Up north vast swarms of people with maxed-out credit cards wobble in ethylated pre-suicidal fugue states engendered by uneasy contemplation of the mortgage on some prestigious McMansion in Brookmill Estates or Dalebrook Mews or Meadow Brook Dales. (No mews is good mews. I can’t brook those mews. Sorry. Blame Padre Kino.) Outside of these badly constructed shoeboxes creeping across the landscape like mold, two Volvos with massive payments. A Volvo is a beautifully engineered, well-built statement that the owner has the soul of a dung beetle. Twenty or thirty years roll pointlessly off into the future because they are trapped in the retirement program. It’s like sharecropping, but without a crop.

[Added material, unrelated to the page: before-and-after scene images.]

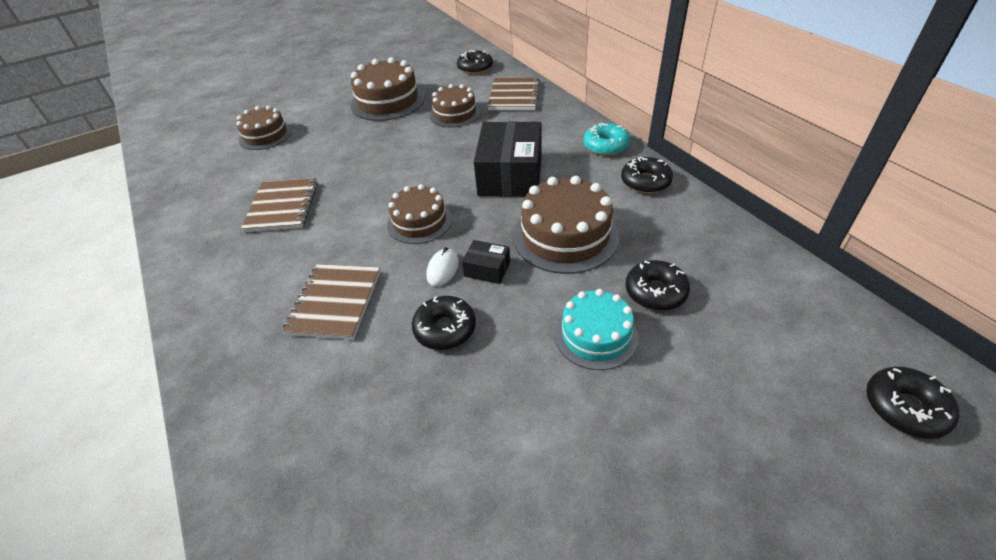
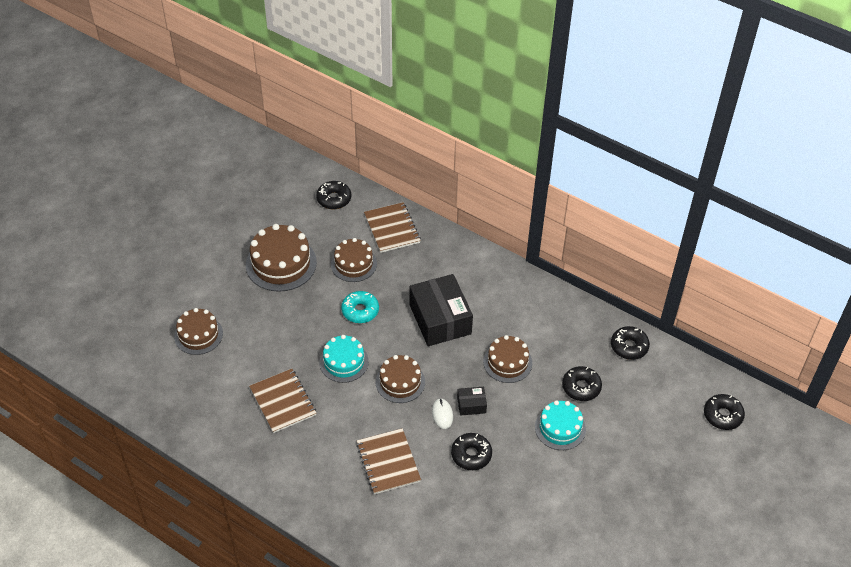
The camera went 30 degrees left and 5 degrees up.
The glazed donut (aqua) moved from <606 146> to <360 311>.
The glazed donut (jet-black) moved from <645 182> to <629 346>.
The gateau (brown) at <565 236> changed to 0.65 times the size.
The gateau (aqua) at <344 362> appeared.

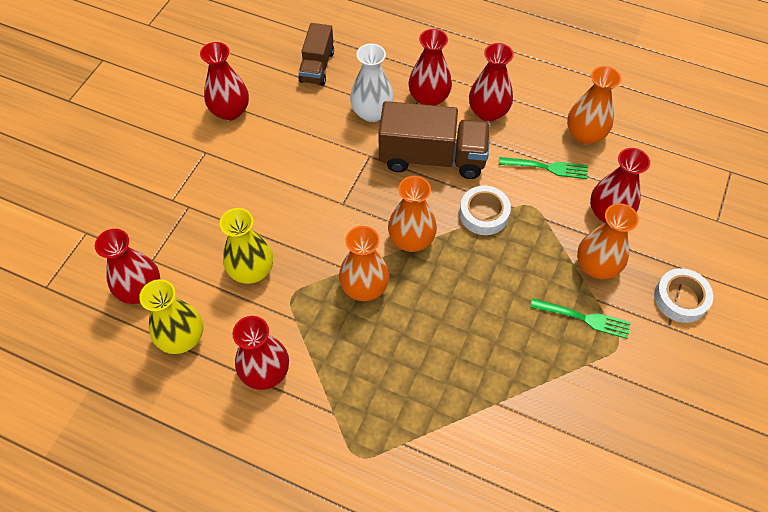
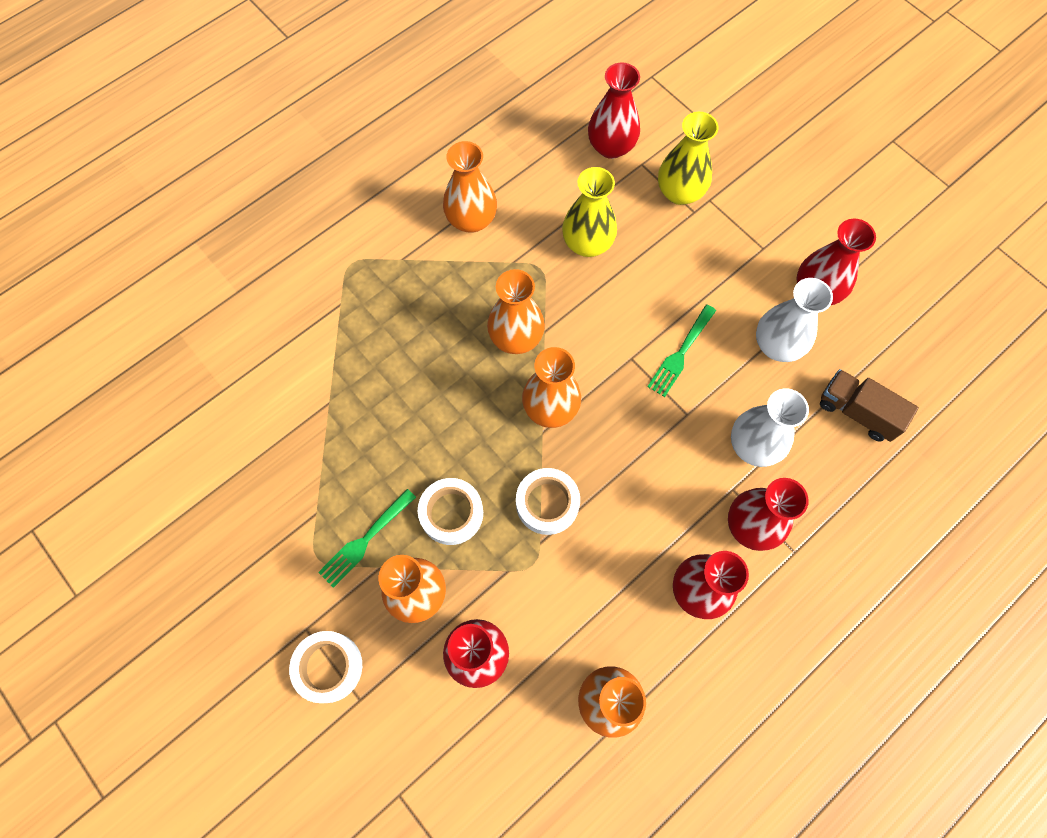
The camera went 115 degrees right and 10 degrees up.
The truck (brown) at <432 157> disappeared.
The table fork (emerald) moved from <546 168> to <681 352>.
The vase (yellow) moved from <182 338> to <679 192>.
The vase (scarlet) at <265 372> became the vase (orange-coloured) at <471 220>.
The vase (pure white) at <777 345> appeared.
The tape (pure white) at <451 513> appeared.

Pasado manana my other lunatic daughter arrives. The Reed family sloshes in and out of Guad like barrels from a shipwreck.

I tell my kids, never get into a retirement program. Save your own money. Steal. Set up a business, found a cult. Learn credit-card fraud. Retirement programs are indentured servitude with a better address, the financial equivalent of a lobster trap: You can get in but you can’t get out. Half the US is running at $6500 on the Visa and counting the last fifteen years until life begins.

Don’t do it.

Thank god most people can’t distinguish between what they want and what they think they want. It keeps them up north. A buddy of mine lives in Jocotopec in a $130 a month house, small but nice enough, better than a cardboard box in Brooklyn. Fast Internet is $50, his wife is a peach, the ghetto blaster plays music stolen online. He sits on the roof and watches the storm clouds roll in over the lake as if they had a grudge to settle, and gobbles chops and beer under gaudy sunsets like fluorescent oriental rugs.

People pay too much for vanity. Who are we kidding? We all scratch, belch, pick our noses one leg at a time. Are you a partner at some swinish law firm in New York? I’m awe-struck. A tee shirt and shorts constitute adequate cover for anyone who doesn’t need props to respect himself. Owning more house than you can live in is a sure sign of insecurity. Suits are what you wear when doing things you shouldn’t want to do anyway.

They say clothes make the man, a frightening thought but one that seems to hold true. You wear a coat and tie to the drone farm every day, worry whether the knot is tied right, feel humiliated if you get a ketchup stain, and pretty soon you turn into a very worried creature. I did that for a year once at a mausoleum of the spirit called Federal Computer Week, a trade journal of the governmental dead in the remote suburbs of the Yankee Capital. Just walking in the door made my cojones retract into my abdominal cavity. I’d sit there, looking like an Executive Ken Barbie, with my fingers autonomously seeking something to throttle. I know why boys take their guns to school and kill six teachers. It’s because rifles have small magazines.

Switch to a Harley tee-shirt and cutoffs, take up knocking over Seven-Eleven instead of sucking up to some tedious editor with a mind you wouldn’t use to blow your nose, and the world changes. In Mexico you never feel like you need a hall pass. It’s like being a grownup. Or in the Philippines, Thailand, Argentina.

Guadalajara ain’t bad, but I want to get up in the mountains around Mazamitla, get a place with a big interior garden and a burro that says “Eeeeeeeeeeeeeeeeeeeeeehonk!” and a guacamayo that shrieks obscenities in Spanish. Chilly mornings, not too much oxygen.

I didn’t tell you that this was going to make sense.

Fred Reed is author of Nekkid in Austin: Drop Your Inner Child Down a Well.